I am very excited about this one. Not only because it is sweet post but it uses one of my cannot-do-without fruits. And in its best form ever – WHOLE! Yes, skin, pulp..everything. No seeds though. If that has already excited you, I have not even come to the more interesting facts. There is no butter, no flour in the cake. So gluten-free, reduced fat, healthy, however you like to call it. For me, not having to zest an orange for an orange cake is brilliant enough so with pleasure I call it a whole orange cake.
The cake is known to be a classic Passover dessert drawing inspiration from Morocco, the Mediterranean and the Middle East. And trust me when I say, the flavour is to die for!

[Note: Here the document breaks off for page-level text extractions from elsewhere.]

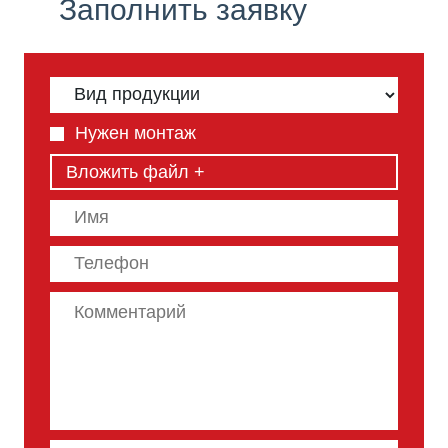
Заполнить заявку
Нужен монтаж
Вложить файл +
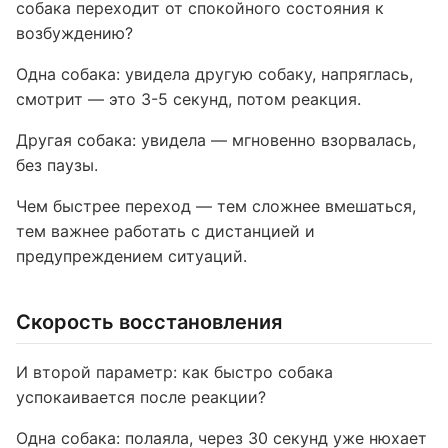
собака переходит от спокойного состояния к
возбуждению?
Одна собака: увидела другую собаку, напряглась,
смотрит — это 3-5 секунд, потом реакция.
Другая собака: увидела — мгновенно взорвалась,
без паузы.
Чем быстрее переход — тем сложнее вмешаться,
тем важнее работать с дистанцией и
предупреждением ситуаций.
Скорость восстановления
И второй параметр: как быстро собака
успокаивается после реакции?
Одна собака: полаяла, через 30 секунд уже нюхает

During my childhood, the appearance of oranges marked the onset of winter. One funny memory that I have is dozing off in the school bus on my way home and waking up to the smell of citrus. Almost everybody was biting into an orange. Back then fruits were strictly seasonal. With the way technology has evolved in the present day much of our produce is omnipresent. And we have so many options to choose from. So coming back to the cakes, while all varieties of oranges can be used, Navel being seedless would be the safest bet. If you are using any other variety make sure the seeds are left out. Or the resulting flavour could be bitter.
While the cake is extremely simple to put together with just 5 ingredients, I would like to share a few tips that help in the process. After boiling the orange in water let it cool down in the liquid. That way the boiling time (the boiling time mentioned was 2 hours in the recipe, I boil it for 40-45 mins) can be reduced and the fruit is still softened. In case you do not have seedless oranges at hand, before pureeing make sure you take the seeds out by cutting it open. Grease the cake pan well and dust it with a generous amount of sugar so you get a nice caramelisation on the outside of the cakes. I use a mini bundt pan to get individual portions, you can double the recipe and bake a 8 inch cake instead.
The cake is intensely orangey in flavour, moist and beautifully fragrant. The original recipe did not call for a syrup. But the syrup does give it a touch of sophistication. Serve it warm with some ice cream or whipped cream on the side and you are sure have guests raving about your dessert. Don’t believe me, give it a shot!
Whole Orange Almond Mini Cakes with Orange Syrup (adapted with variation from SBS.com)
1 Orange (I used Navel Orange)
125 g castor sugar plus extra for dusting (a little more than 1/2 cup)
125 g almond meal/ground almonds (about 2/3 cup)
1/2 tsp baking powder
Wash the orange and cook in boiling water for 40 mins. Allow the orange to cool in the water before pureeing. This can be done ahead of time. Once cooled, puree the orange in a food processor or using a hand blender.
Preheat the oven to 160°C. Butter a mini bundt pan/muffin tin/ramekins and dust it with a little castor sugar. Place the eggs and castor sugar in a mixing bowl and beat well. Stir in the orange puree followed by the almond meal and baking powder. Pour into the bundt pan and dust the top with more castor sugar. Bake for 35-45 mins until the top is golden brown. Drizzle with orange syrup before serving. Serve with vanilla ice cream or whipped cream.
Juice of 2 Oranges (when short of time, you can use store-bought juice but the sugar will need adjusting as per sweetness)
2 tbsp castor sugar
Bring the ingredients to a boil and let the mixture reduce slowly till it thickens to a syrupy consistency.